Pictured people or hands with joints:
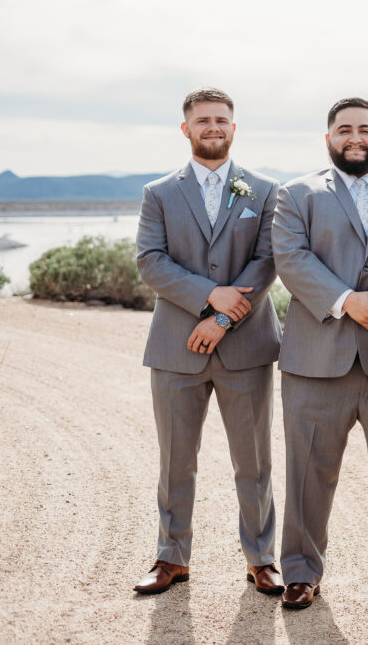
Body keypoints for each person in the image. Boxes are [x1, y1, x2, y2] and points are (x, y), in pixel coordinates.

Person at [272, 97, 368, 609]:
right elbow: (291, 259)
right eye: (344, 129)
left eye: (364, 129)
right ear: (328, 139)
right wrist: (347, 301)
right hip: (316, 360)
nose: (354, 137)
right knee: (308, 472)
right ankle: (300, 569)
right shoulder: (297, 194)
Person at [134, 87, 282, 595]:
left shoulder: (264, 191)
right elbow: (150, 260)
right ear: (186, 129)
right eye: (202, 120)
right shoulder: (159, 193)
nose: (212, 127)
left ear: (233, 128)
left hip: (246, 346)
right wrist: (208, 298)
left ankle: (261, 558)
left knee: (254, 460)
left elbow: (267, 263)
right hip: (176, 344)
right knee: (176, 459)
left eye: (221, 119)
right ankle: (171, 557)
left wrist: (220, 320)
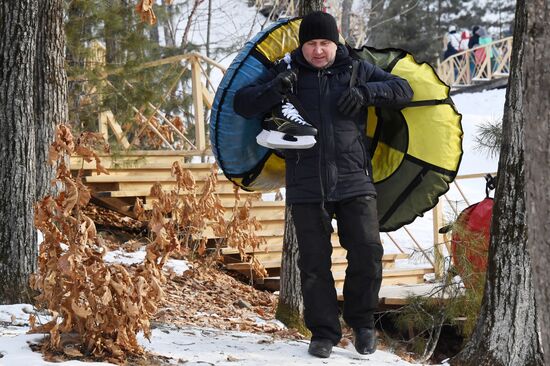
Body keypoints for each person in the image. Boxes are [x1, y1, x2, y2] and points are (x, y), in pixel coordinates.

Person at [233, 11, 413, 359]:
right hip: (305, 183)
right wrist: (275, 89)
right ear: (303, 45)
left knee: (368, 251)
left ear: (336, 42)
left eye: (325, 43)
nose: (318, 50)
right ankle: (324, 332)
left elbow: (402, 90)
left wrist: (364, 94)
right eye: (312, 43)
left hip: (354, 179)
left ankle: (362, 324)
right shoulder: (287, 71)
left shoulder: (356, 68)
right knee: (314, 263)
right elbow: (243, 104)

Your assignment: Copy every line above that holds the word "elbow".

Solution for this exercise:
right elbow: (291, 259)
right elbow: (150, 260)
left elbow: (267, 263)
left elbow: (402, 90)
right elbow: (243, 104)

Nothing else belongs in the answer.